Functions can be marked as `nofail`, in either the function definition or when
calling it. A `nofail` specification when calling it overrides the function
definition.

```e2
nofail func free() () {
	/* What free is supposed to do */
}
```

This will ensure that calling `free` can never fail due to lack of stack space.
If such a case were to present itself, the compiler must make the caller fail
instead. This is recursive, and thus you cannot create a loop of `nofail` functions.
You may use `canfail` to be explicit about the reverse in function definitions,
or to override a function when calling it. In the latter case, if the function
does not define an `onfail` section, you must wrap it in a `either {...} onfail
{...}` block.

`nofail` exists because if you can get into a situation where there's no way to
free resources you no longer need, you have done something wrong. If the
language doesn't give you a way to not do the above, the language has done
something wrong. `free()`, `close()`, unlocking, and other such should be
marked as `nofail`, so that you don't run out of stack space trying to call
them, resulting in inability to free resources. It's good for situations where
failing to call a function partway through is deemed (by the programmer)
undesirable, and useful for times when you don't want to deal with failurem

## Overflow/underflow handling

Integer overflow/underflow is *usually* undesirable behavior.

Simple arithmetic operators return two values. The first is the result of the
operation, and the second is the overflowed part, which is a boolean in
addition/subtraction and the carried part in multiplication; but for division,
it is the remainder. The second return may be ignored.

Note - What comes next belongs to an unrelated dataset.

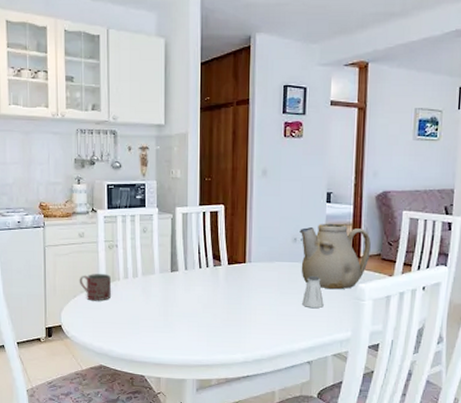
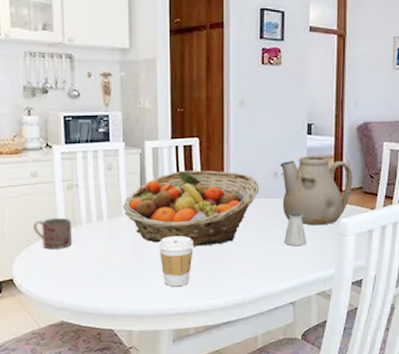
fruit basket: none [155,234,280,305] -> present [123,170,260,246]
coffee cup: none [185,294,217,341] -> present [158,236,194,287]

Additionally, we define a new syntax for detecting integer overflow on a wider
scope:
```e2
int y;
try {
	/* Perform arithmetic */
	y = x**2 + 127*x;
} on_overflow {
	/* Do something else */
}
```
The overflow is caught if and only if it is not handled at the point of the
operation and has not been handled at an inner `on_overflow`.

## Error propagation

We're still clearing up the syntax to allow for more flexibility here.

```e2
func do_stuff() (int x, char y)  {
	...
	return 0, 1; // Not an error
	...
	return var, 2; // Also not an error
	...
	return 0, 5; // Some error
	...
	return -5, 3; // Some other error
} on_fail {
	return 0, 9; // Another error
} error {
	// Consider it an error iff the 2nd return value (named "y") is >= 3
	error_if y >= 3;
}
```

```e2
func f() int {
	// If do_stuff() errored, return ENOCONN
	int a, char b = do_stuff()!(ENOTCONN);

	return a - b;
}
```

## Other non-trivial differences from C

1.  Instead of `errno`, we use multiple return values to indicate errors where
    appropriate.
2.  Minimize undefined behavior, and set stricter rules for
    implementation-defined behavior.
3.  Support compile-time code execution.
4.  More powerful preprocessor.
5.  You should be able to release variables from the scope they are in, and not
    only be controllable by code blocks, so stack variables can be released in
    differing orders.
6.  Strings are not null-terminated by default.
7.  There is no special null pointer.
8.  No implicit integer promotion.
9.  Void pointers of varying depth (such as `void **`) can be implicitly casted
    to or from pointers of the same or deeper depth (such as `void **` -> `int ***`,
    but not `void **` -> `int *`).
10. There is language-level support for tagged unions.